How contributing works

What happens between hitting submit and your karaoke night showing up on the map.

KaraokeCrowd is a community-maintained directory. Every venue, host, and karaoke night here came from someone who sent it in. This page explains what happens after you press submit, why the system is set up the way it is, and what to expect from your contribution.

Why community submissions

Karaoke is local. Schedules change. A bar drops karaoke for a season, a host moves rooms, a new monthly night starts up, and a centralised editor wouldn't notice. The people who already go to a night spot the changes first.

So KaraokeCrowd lets anyone submit a venue, a host, or a karaoke schedule. Locals confirm what's still running, guides curate their area, and the directory stays current without one person trying to chase every club in the world.

How submissions get reviewed

Every submission goes through one of two paths:

  • Auto-approval. Simple, low-risk edits from contributors with a track record (a known local guide updating a phone number, fixing a typo, adding a missing time) skip the queue and apply immediately. They still appear in the venue's activity log so anything wrong can be reverted.
  • Guide review. Anything else, like a new venue, a major change, or a first contribution, goes into the guide queue. A guide checks the evidence you provided, looks for duplicates, and either approves, requests a follow-up, or rejects with a reason.

The split keeps the queue moving on small fixes without giving up oversight on the changes that actually shape the listing.

What the statuses mean

When you look at your submissions you'll see one of four states:

  • Pending. A guide hasn't picked it up yet. Most pendings clear within a few days; busier regions take longer.
  • Approved. Applied to the live listing. The change shows up on the venue, host, or event page and in the activity feed.
  • Follow-up. The guide needs more info. The comment explains what's missing. Edit and resubmit.
  • Rejected. The guide can't apply this. Usually a duplicate or something we don't store (private addresses, paid promotions). The reason is in the comment.

You can always see and edit your pending submissions under your contributions.

How we match venues, hosts, and series

Three things let the same place show up exactly once:

  • Venues are matched on name, address, city, and country. If you submit a venue we already have, the form points you at the existing record before you create a duplicate. Submitting again still works (a guide will merge them), but using the match is faster.
  • Hosts match on name and city. The same KJ working five bars is one host record with five venues linked to it.
  • Event series are weekly, biweekly, or monthly schedules attached to a venue. A series can have an optional host. The events that show up on the map are generated from these series, plus any one-off events submitted directly.

The matchers are fuzzy enough to catch common spelling variations ("Molly's Pub" vs "Mollys Pub") but conservative enough not to merge two real places that happen to share a name.
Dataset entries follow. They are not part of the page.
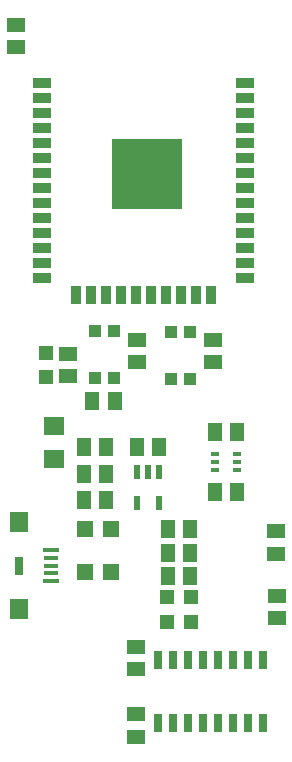
<source format=gtp>
G75*
%MOIN*%
%OFA0B0*%
%FSLAX25Y25*%
%IPPOS*%
%LPD*%
%AMOC8*
5,1,8,0,0,1.08239X$1,22.5*
%
%ADD10R,0.04882X0.05906*%
%ADD11R,0.02165X0.04724*%
%ADD12R,0.04724X0.04724*%
%ADD13R,0.05906X0.04882*%
%ADD14R,0.05906X0.03543*%
%ADD15R,0.03543X0.05906*%
%ADD16R,0.23622X0.23622*%
%ADD17R,0.04724X0.05118*%
%ADD18R,0.03937X0.03937*%
%ADD19R,0.05512X0.05512*%
%ADD20R,0.02598X0.01181*%
%ADD21R,0.07087X0.06299*%
%ADD22R,0.05709X0.01575*%
%ADD23R,0.05906X0.07087*%
%ADD24R,0.02756X0.05906*%
%ADD25R,0.04921X0.01181*%
%ADD26R,0.02500X0.06000*%
D10*
X0051230Y0092900D03*
X0051230Y0101400D03*
X0051230Y0110400D03*
X0058710Y0110400D03*
X0058710Y0101400D03*
X0058710Y0092900D03*
X0068955Y0110400D03*
X0076435Y0110400D03*
X0079255Y0083209D03*
X0079255Y0075192D03*
X0079255Y0067400D03*
X0086735Y0067400D03*
X0086735Y0075192D03*
X0086735Y0083209D03*
X0094855Y0095400D03*
X0102335Y0095400D03*
X0102335Y0115400D03*
X0094855Y0115400D03*
X0061585Y0125650D03*
X0054105Y0125650D03*
D11*
X0068955Y0102119D03*
X0072695Y0102119D03*
X0076435Y0102119D03*
X0076435Y0091881D03*
X0068955Y0091881D03*
D12*
X0078861Y0060275D03*
X0087129Y0060275D03*
X0038795Y0133616D03*
X0038795Y0141884D03*
D13*
X0045895Y0141540D03*
X0045895Y0134060D03*
X0069045Y0138660D03*
X0069045Y0146140D03*
X0094345Y0146140D03*
X0094345Y0138660D03*
X0115345Y0082390D03*
X0115345Y0074910D03*
X0115595Y0060890D03*
X0115595Y0053410D03*
X0068795Y0043890D03*
X0068795Y0036410D03*
X0068595Y0021390D03*
X0068595Y0013910D03*
X0028595Y0243660D03*
X0028595Y0251140D03*
D14*
X0037237Y0231585D03*
X0037237Y0226585D03*
X0037237Y0221585D03*
X0037237Y0216585D03*
X0037237Y0211585D03*
X0037237Y0206585D03*
X0037237Y0201585D03*
X0037237Y0196585D03*
X0037237Y0191585D03*
X0037237Y0186585D03*
X0037237Y0181585D03*
X0037237Y0176585D03*
X0037237Y0171585D03*
X0037237Y0166585D03*
X0104953Y0166585D03*
X0104953Y0171585D03*
X0104953Y0176585D03*
X0104953Y0181585D03*
X0104953Y0186585D03*
X0104953Y0191585D03*
X0104953Y0196585D03*
X0104953Y0201585D03*
X0104953Y0206585D03*
X0104953Y0211585D03*
X0104953Y0216585D03*
X0104953Y0221585D03*
X0104953Y0226585D03*
X0104953Y0231585D03*
D15*
X0093654Y0161113D03*
X0088654Y0161113D03*
X0083654Y0161113D03*
X0078654Y0161113D03*
X0073654Y0161113D03*
X0068654Y0161113D03*
X0063654Y0161113D03*
X0058654Y0161113D03*
X0053654Y0161113D03*
X0048654Y0161113D03*
D16*
X0072434Y0201270D03*
D17*
X0078870Y0051950D03*
X0086870Y0051950D03*
D18*
X0086495Y0133026D03*
X0080196Y0133026D03*
X0080196Y0148774D03*
X0086495Y0148774D03*
X0061195Y0149024D03*
X0054896Y0149024D03*
X0054896Y0133276D03*
X0061195Y0133276D03*
D19*
X0060445Y0083183D03*
X0060445Y0068617D03*
X0051570Y0068617D03*
X0051570Y0083183D03*
D20*
X0094973Y0102841D03*
X0094973Y0105400D03*
X0094973Y0107959D03*
X0102217Y0107959D03*
X0102217Y0105400D03*
X0102217Y0102841D03*
D21*
X0041395Y0106288D03*
X0041395Y0117312D03*
D22*
X0040423Y0076018D03*
X0040423Y0065782D03*
D23*
X0029695Y0056396D03*
X0029695Y0085404D03*
D24*
X0029695Y0070900D03*
D25*
X0040423Y0070900D03*
X0040423Y0068341D03*
X0040423Y0073459D03*
D26*
X0076095Y0039510D03*
X0081095Y0039510D03*
X0086095Y0039510D03*
X0091095Y0039510D03*
X0096095Y0039510D03*
X0101095Y0039510D03*
X0106095Y0039510D03*
X0111095Y0039510D03*
X0111095Y0018290D03*
X0106095Y0018290D03*
X0101095Y0018290D03*
X0096095Y0018290D03*
X0091095Y0018290D03*
X0086095Y0018290D03*
X0081095Y0018290D03*
X0076095Y0018290D03*
M02*

</source>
Share a Karaoke Night vs the legacy forms

Two ways to submit a karaoke night today:

  • Share a Karaoke Night is the recommended path. It walks through five short steps (venue, schedule, host, vibe, review) and creates the venue and the recurring series in one submission. Good fit for "I know about this karaoke night and want to add it."
  • The legacy new-venue and new-host forms still exist for power-user paths: claiming a business, attaching evidence URLs to a specific field, bulk-editing an existing record. Most contributors don't need them.

Both flows produce the same submission records under the hood; Share a Karaoke Night is just a friendlier UI on top of the same backend.

Evidence and trust

Share a Karaoke Night asks two optional things on the review step: how you know about this night (host, venue owner, been there, saw it online, other) and a supporting link. Both are optional, but they speed up review:

  • Hosts and venue owners get the most weight. A guide can usually approve a self-attested host submission quickly.
  • A link to an Instagram, Facebook event, or venue website is the most common evidence and is easy for a guide to verify in seconds.
  • "I've been there" is enough for low-risk edits. For new venues, expect a guide to cross-check before approving.

If you don't provide any of this, the submission still works. It just takes a guide a little longer to vet.

Privacy and attribution

  • Submissions are tied to your account when you're logged in. Anonymous submissions are allowed too; they just take longer to review (no track record yet).
  • Your username appears in the activity feed for approved changes when your profile is public. Guides see your account during review either way. You can opt out of public attribution by making your profile private in your profile settings; the change still happens, the credit just won't show your name.
  • We never publish your exact location. When you let the site use your location for nearby search, we round to city-level before saving anything. The full coordinate is used in-memory for the current page only.

What we promise

  • Every submission is reviewed and either applied or returned with a reason.
  • Duplicates get merged, not deleted. Your contribution to the duplicate ends up on the canonical record.
  • The directory stays free for contributors and users. No ads, no paywalled listings.

If you hit a case this page doesn't cover, the contribute page has the most up-to-date links, or jump straight to your submissions to see anything in flight.